What is the American College of Obstetricians & Gynecologists recommendation about repeat cesarean births?
What are my risks with a Trial of Labor after Cesarean?  What are my risks with a Cesarean Birth?
Check out ICAN and investigate a little bit whether or not it actually makes sense for you to have a repeat cesarean.  Sometimes it’s the safest thing, sometimes it ISN’T.  
When it comes to anesthesia for cesareans, general anesthesia (putting someone completely to sleep) is only ever used in an emergency, because the risk to the birthing parent is too great. 

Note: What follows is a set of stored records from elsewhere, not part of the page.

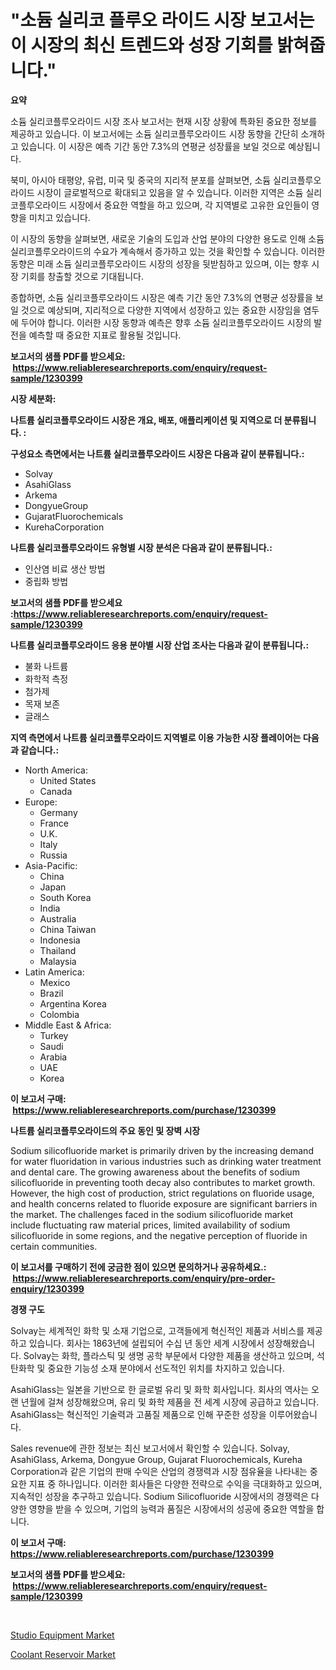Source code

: <p><h1>"소듐 실리코 플루오 라이드 시장 보고서는 이 시장의 최신 트렌드와 성장 기회를 밝혀줍니다."</h1></p><p><strong>요약</strong></p>
<p><p>소듐 실리코플루오라이드 시장 조사 보고서는 현재 시장 상황에 특화된 중요한 정보를 제공하고 있습니다. 이 보고서에는 소듐 실리코플루오라이드 시장 동향을 간단히 소개하고 있습니다. 이 시장은 예측 기간 동안 7.3%의 연평균 성장률을 보일 것으로 예상됩니다.</p><p>북미, 아시아 태평양, 유럽, 미국 및 중국의 지리적 분포를 살펴보면, 소듐 실리코플루오라이드 시장이 글로벌적으로 확대되고 있음을 알 수 있습니다. 이러한 지역은 소듐 실리코플루오라이드 시장에서 중요한 역할을 하고 있으며, 각 지역별로 고유한 요인들이 영향을 미치고 있습니다.</p><p>이 시장의 동향을 살펴보면, 새로운 기술의 도입과 산업 분야의 다양한 용도로 인해 소듐 실리코플루오라이드의 수요가 계속해서 증가하고 있는 것을 확인할 수 있습니다. 이러한 동향은 미래 소듐 실리코플루오라이드 시장의 성장을 뒷받침하고 있으며, 이는 향후 시장 기회를 창출할 것으로 기대됩니다.</p><p>종합하면, 소듐 실리코플루오라이드 시장은 예측 기간 동안 7.3%의 연평균 성장률을 보일 것으로 예상되며, 지리적으로 다양한 지역에서 성장하고 있는 중요한 시장임을 염두에 두어야 합니다. 이러한 시장 동향과 예측은 향후 소듐 실리코플루오라이드 시장의 발전을 예측할 때 중요한 지표로 활용될 것입니다.</p></p>
<p><strong>보고서의 샘플 PDF를 받으세요: &nbsp;<a href="https://www.reliableresearchreports.com/enquiry/request-sample/1230399">https://www.reliableresearchreports.com/enquiry/request-sample/1230399</a></strong></p>
<p><strong>시장 세분화:</strong></p>
<p><strong> 나트륨 실리코플루오라이드 시장은 개요, 배포, 애플리케이션 및 지역으로 더 분류됩니다. :</strong></p>
<p><strong>구성요소 측면에서는 나트륨 실리코플루오라이드 시장은 다음과 같이 분류됩니다.:</strong></p>
<p><ul><li>Solvay</li><li>AsahiGlass</li><li>Arkema</li><li>DongyueGroup</li><li>GujaratFluorochemicals</li><li>KurehaCorporation</li></ul></p>
<p><strong> 나트륨 실리코플루오라이드 유형별 시장 분석은 다음과 같이 분류됩니다.:</strong></p>
<p><ul><li>인산염 비료 생산 방법</li><li>중립화 방법</li></ul></p>
<p><strong>보고서의 샘플 PDF를 받으세요 :<a href="https://www.reliableresearchreports.com/enquiry/request-sample/1230399">https://www.reliableresearchreports.com/enquiry/request-sample/1230399</a></strong></p>
<p><strong> 나트륨 실리코플루오라이드 응용 분야별 시장 산업 조사는 다음과 같이 분류됩니다.:</strong></p>
<p><ul><li>불화 나트륨</li><li>화학적 측정</li><li>첨가제</li><li>목재 보존</li><li>글래스</li></ul></p>
<p><strong>지역 측면에서 나트륨 실리코플루오라이드 지역별로 이용 가능한 시장 플레이어는 다음과 같습니다.:</strong></p>
<p><ul>
    <li>
        North America:
        <ul>
            <li>United States</li>
            <li>Canada</li>
        </ul>
    </li>
    <li>
        Europe:
        <ul>
            <li>Germany</li>
            <li>France</li>
            <li>U.K.</li>
            <li>Italy</li>
            <li>Russia</li>
        </ul>
    </li>
    <li>
        Asia-Pacific:
        <ul>
            <li>China</li>
            <li>Japan</li>
            <li>South Korea</li>
            <li>India</li>
            <li>Australia</li>
            <li>China Taiwan</li>
            <li>Indonesia</li>
            <li>Thailand</li>
            <li>Malaysia</li>
        </ul>
    </li>
    <li>
        Latin America:
        <ul>
            <li>Mexico</li>
            <li>Brazil</li>
            <li>Argentina Korea</li>
            <li>Colombia</li>
        </ul>
    </li>
    <li>
        Middle East & Africa:
        <ul>
            <li>Turkey</li>
            <li>Saudi</li>
            <li>Arabia</li>
            <li>UAE</li>
            <li>Korea</li>
        </ul>
    </li>
    </ul></p>
<p><strong>이 보고서 구매: &nbsp;<a href="https://www.reliableresearchreports.com/purchase/1230399">https://www.reliableresearchreports.com/purchase/1230399</a></strong></p>
<p><strong>나트륨 실리코플루오라이드의 주요 동인 및 장벽 시장</strong></p>
<p><p>Sodium silicofluoride market is primarily driven by the increasing demand for water fluoridation in various industries such as drinking water treatment and dental care. The growing awareness about the benefits of sodium silicofluoride in preventing tooth decay also contributes to market growth. However, the high cost of production, strict regulations on fluoride usage, and health concerns related to fluoride exposure are significant barriers in the market. The challenges faced in the sodium silicofluoride market include fluctuating raw material prices, limited availability of sodium silicofluoride in some regions, and the negative perception of fluoride in certain communities.</p></p>
<p><strong>이 보고서를 구매하기 전에 궁금한 점이 있으면 문의하거나 공유하세요.: &nbsp;<a href="https://www.reliableresearchreports.com/enquiry/pre-order-enquiry/1230399">https://www.reliableresearchreports.com/enquiry/pre-order-enquiry/1230399</a></strong></p>
<p><strong>경쟁 구도</strong></p>
<p><p>Solvay는 세계적인 화학 및 소재 기업으로, 고객들에게 혁신적인 제품과 서비스를 제공하고 있습니다. 회사는 1863년에 설립되어 수십 년 동안 세계 시장에서 성장해왔습니다. Solvay는 화학, 플라스틱 및 생명 공학 부문에서 다양한 제품을 생산하고 있으며, 석탄화학 및 중요한 기능성 소재 분야에서 선도적인 위치를 차지하고 있습니다.</p><p>AsahiGlass는 일본을 기반으로 한 글로벌 유리 및 화학 회사입니다. 회사의 역사는 오랜 년월에 걸쳐 성장해왔으며, 유리 및 화학 제품을 전 세계 시장에 공급하고 있습니다. AsahiGlass는 혁신적인 기술력과 고품질 제품으로 인해 꾸준한 성장을 이루어왔습니다.</p><p>Sales revenue에 관한 정보는 최신 보고서에서 확인할 수 있습니다. Solvay, AsahiGlass, Arkema, Dongyue Group, Gujarat Fluorochemicals, Kureha Corporation과 같은 기업의 판매 수익은 산업의 경쟁력과 시장 점유율을 나타내는 중요한 지표 중 하나입니다. 이러한 회사들은 다양한 전략으로 수익을 극대화하고 있으며, 지속적인 성장을 추구하고 있습니다. Sodium Silicofluoride 시장에서의 경쟁력은 다양한 영향을 받을 수 있으며, 기업의 능력과 품질은 시장에서의 성공에 중요한 역할을 합니다.</p></p>
<p><strong>이 보고서 구매: &nbsp; <a href="https://www.reliableresearchreports.com/purchase/1230399">https://www.reliableresearchreports.com/purchase/1230399</a></strong></p>
<p><strong>보고서의 샘플 PDF를 받으세요: &nbsp;<a href="https://www.reliableresearchreports.com/enquiry/request-sample/1230399">https://www.reliableresearchreports.com/enquiry/request-sample/1230399</a></strong><strong></strong></p>
<p>&nbsp;</p>
<p><p><a href="https://github.com/Glendatilghmankmgz0rbhwpy/Market-Research-Report-List-1/blob/main/studio-equipment-market.md">Studio Equipment Market</a></p><p><a href="https://butternut-bug-553.notion.site/Global-Coolant-Reservoir-Market-by-Types-Applications-and-Major-Players-with-Regional-Growth-Rate-c7efdf6b40984c40b2ee1baabc744842">Coolant Reservoir Market</a></p></p>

Not knowing what was so traumatic for you in your last cesarean I can’t necessarily make a recommendation for you to improve this cesarean, but here are some suggestions:
If the trauma was related to it being an emergency, think about how you could make it less traumatic by making it scheduled, planned, calm, & slow.  Watch videos of “Gentle Cesareans” and see if this seems do-able to you.  Say to your provider, “I need to figure out how to make this an emotionally, as well as physically, safe birth for me.  How can you help me to make this a gentle, calm, smooth cesarean?”
If the trauma was related to the physical feelings (not enough anesthesia, feeling nauseous/vomiting, etc) talk to your provider ahead of time to make a firm plan to prevent this.  For example, get an agreement from your provider that they will not start the cesarean until you are totally numb, or a plan to start the surgery with the right medications to prevent nausea and vomiting.
Talk to your provider about having a partner, doula, parent, friend, or sibling at the bedside with you for the whole procedure, to be your support person.
I always recommend therapy - if you haven’t been talking to a therapist about your prior delivery, I strongly recommend trying it.  Make a support plan with your therapist to improve your emotional experience during the cesarean.